Oje, ich weiß nicht wie ich hier ein Foto hochladen kann. Werde es aber heute Abend denn mal probieren...


----------



## Digicat (9. Juli 2010)

*AW: Pumpe - wie lange laufen lassen?*

Servus Gabi



> Oje, ich weiß nicht wie ich hier ein Foto hochladen kann. Werde es aber heute Abend denn mal probieren...



Steht in meiner Signatur 

Hier kannst testen .......


----------



## Digicat (9. Juli 2010)

*AW: Pumpe - wie lange laufen lassen?*

Ganz vergessen

Sorry


----------



## Christine (9. Juli 2010)

*AW: Pumpe - wie lange laufen lassen?*

[OT] oh Helmut - das ist doch der gleiche wie der hier  .[/OT]


----------



## Digicat (9. Juli 2010)

*AW: Pumpe - wie lange laufen lassen?*

Servus Elschen

[OT]Upps ... was für ein Preisunterschied ...... 

Arg .... :crazy

Habe mir deinen Link gleich abgespeichert [/OT]


----------



## Koi-Uwe (9. Juli 2010)

*AW: Pumpe - wie lange laufen lassen?*

Hallo Gabi,
Geh mal zu einem Koihändler, erzähl ihm was du vor hast und er wird dir das passende dafür geben.
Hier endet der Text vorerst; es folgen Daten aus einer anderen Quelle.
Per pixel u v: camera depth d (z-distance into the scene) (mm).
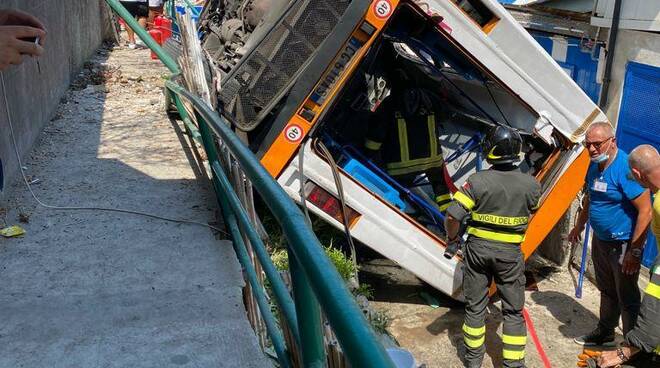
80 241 4043
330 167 5480
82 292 3412
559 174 5828
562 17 7578
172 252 3914
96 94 8633
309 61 5281
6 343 2912
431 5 5176
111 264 3746
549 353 5582
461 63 5805
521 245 5559
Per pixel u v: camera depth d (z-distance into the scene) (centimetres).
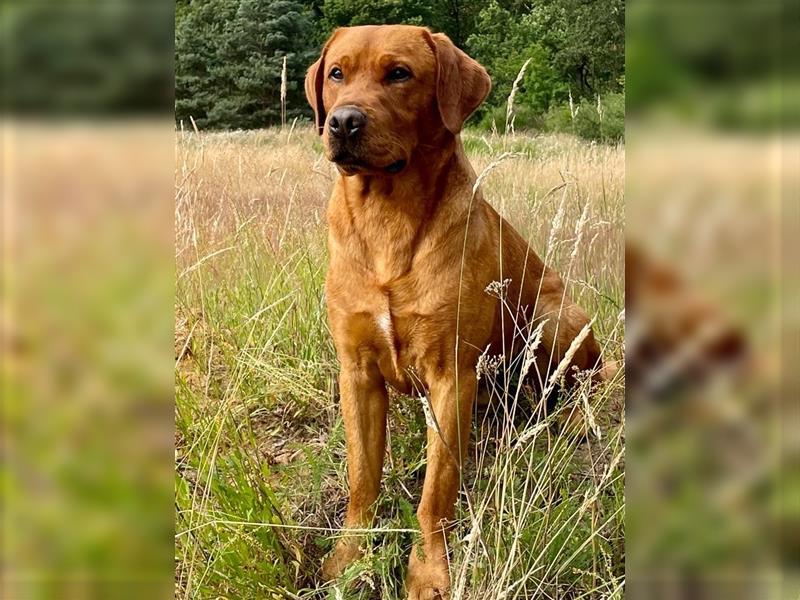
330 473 305
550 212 496
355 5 3675
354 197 271
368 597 244
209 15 2531
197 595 199
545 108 1973
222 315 378
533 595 209
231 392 302
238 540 219
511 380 338
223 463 247
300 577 242
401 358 274
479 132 1084
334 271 277
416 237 264
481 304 274
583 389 226
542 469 263
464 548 215
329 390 341
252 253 437
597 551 229
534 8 2625
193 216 409
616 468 248
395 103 262
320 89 301
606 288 387
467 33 3891
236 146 780
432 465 263
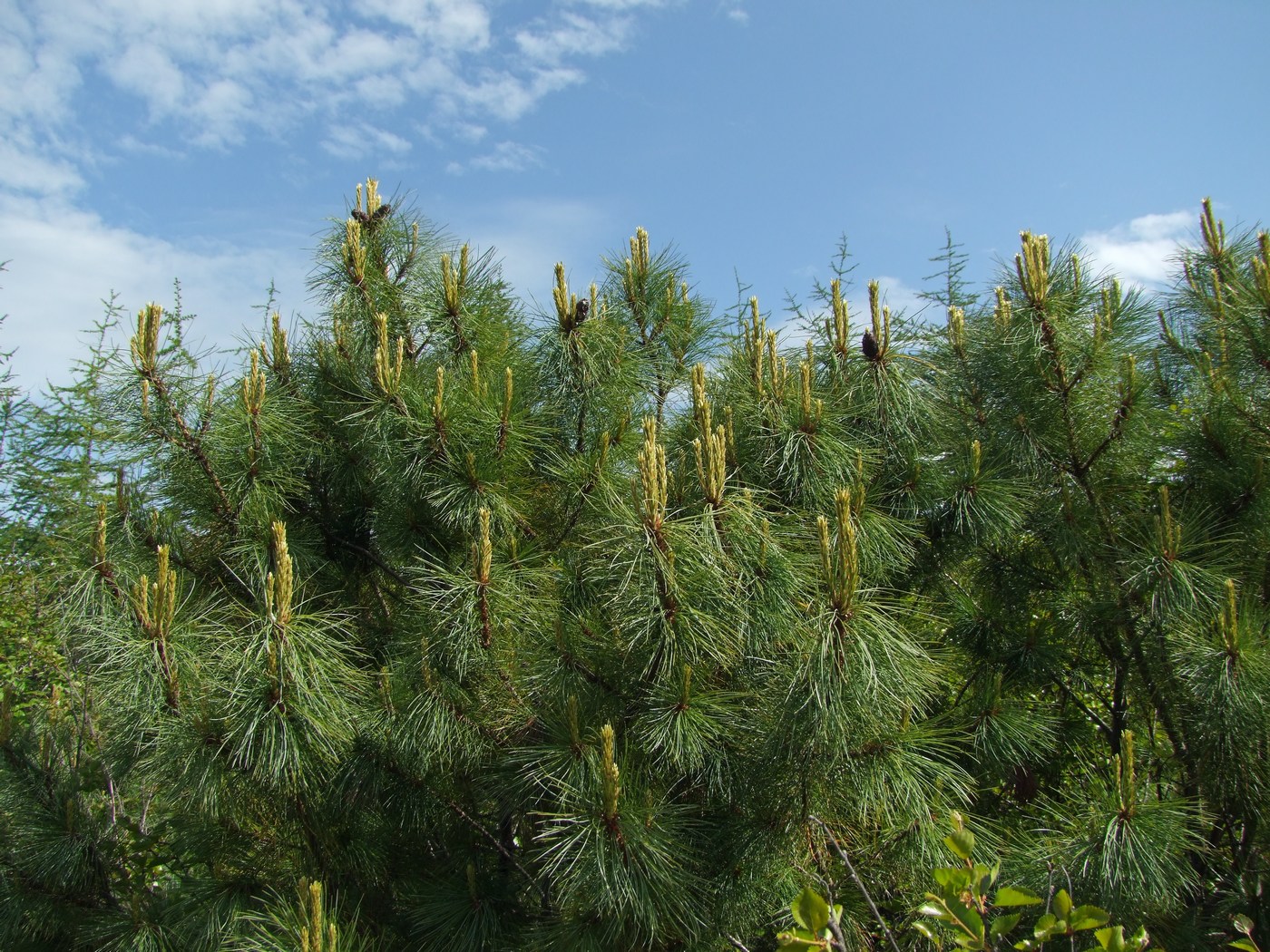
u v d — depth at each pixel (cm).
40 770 527
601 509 465
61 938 523
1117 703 516
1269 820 405
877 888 430
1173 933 388
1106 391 467
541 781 418
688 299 577
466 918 445
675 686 381
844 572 344
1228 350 461
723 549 379
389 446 461
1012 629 522
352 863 473
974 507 477
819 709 346
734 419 478
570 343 496
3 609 786
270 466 485
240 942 408
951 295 720
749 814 400
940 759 462
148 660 393
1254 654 383
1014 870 396
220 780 408
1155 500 498
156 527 477
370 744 449
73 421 830
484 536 416
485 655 428
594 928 387
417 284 562
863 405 484
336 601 529
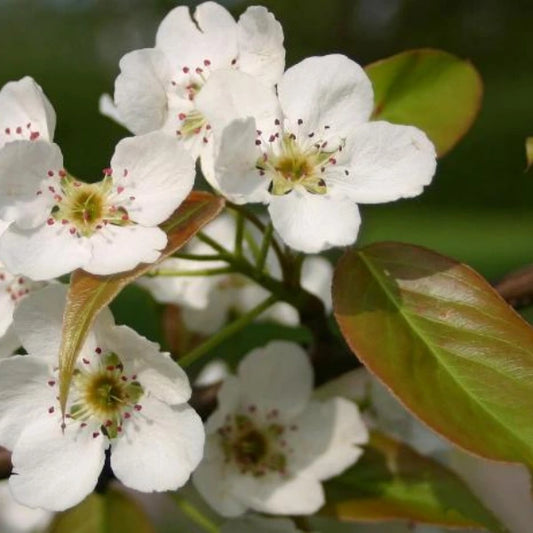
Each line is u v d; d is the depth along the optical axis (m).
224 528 0.26
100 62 2.19
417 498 0.27
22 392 0.24
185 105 0.25
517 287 0.26
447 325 0.24
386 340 0.23
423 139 0.24
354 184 0.24
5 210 0.23
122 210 0.23
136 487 0.23
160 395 0.23
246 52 0.24
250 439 0.26
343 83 0.24
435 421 0.22
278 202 0.23
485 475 0.43
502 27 2.13
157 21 2.27
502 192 1.65
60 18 2.26
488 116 1.86
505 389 0.23
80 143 1.67
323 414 0.27
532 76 2.11
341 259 0.25
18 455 0.23
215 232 0.30
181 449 0.23
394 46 2.09
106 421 0.24
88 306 0.22
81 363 0.24
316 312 0.26
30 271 0.23
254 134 0.23
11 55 2.12
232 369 0.30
Inkl. Reduzierungen und was du sonst noch benötigst


----------



## Duquesa86 (9. Juli 2010)

*AW: Pumpe - wie lange laufen lassen?*







@ Helmut
das ist der Filter, aber ich habe eine andere Pumpe und kein UVC, Der Ausgang ist mit 7 cm angegeben, für diese Größe finde ich aber keinen passenden Kugelhahn....


@ Uwe

ich kenne keinen in unserer Gegend. Werde gleich mal googeln ob es im Raum Stuttgart Koihändler gibt. Bei Kölle-Zoo gibt es sowas auf jeden Fall leider nicht. Dort war ich als 1.

Vielen lieben Dank für eure Hilfe


----------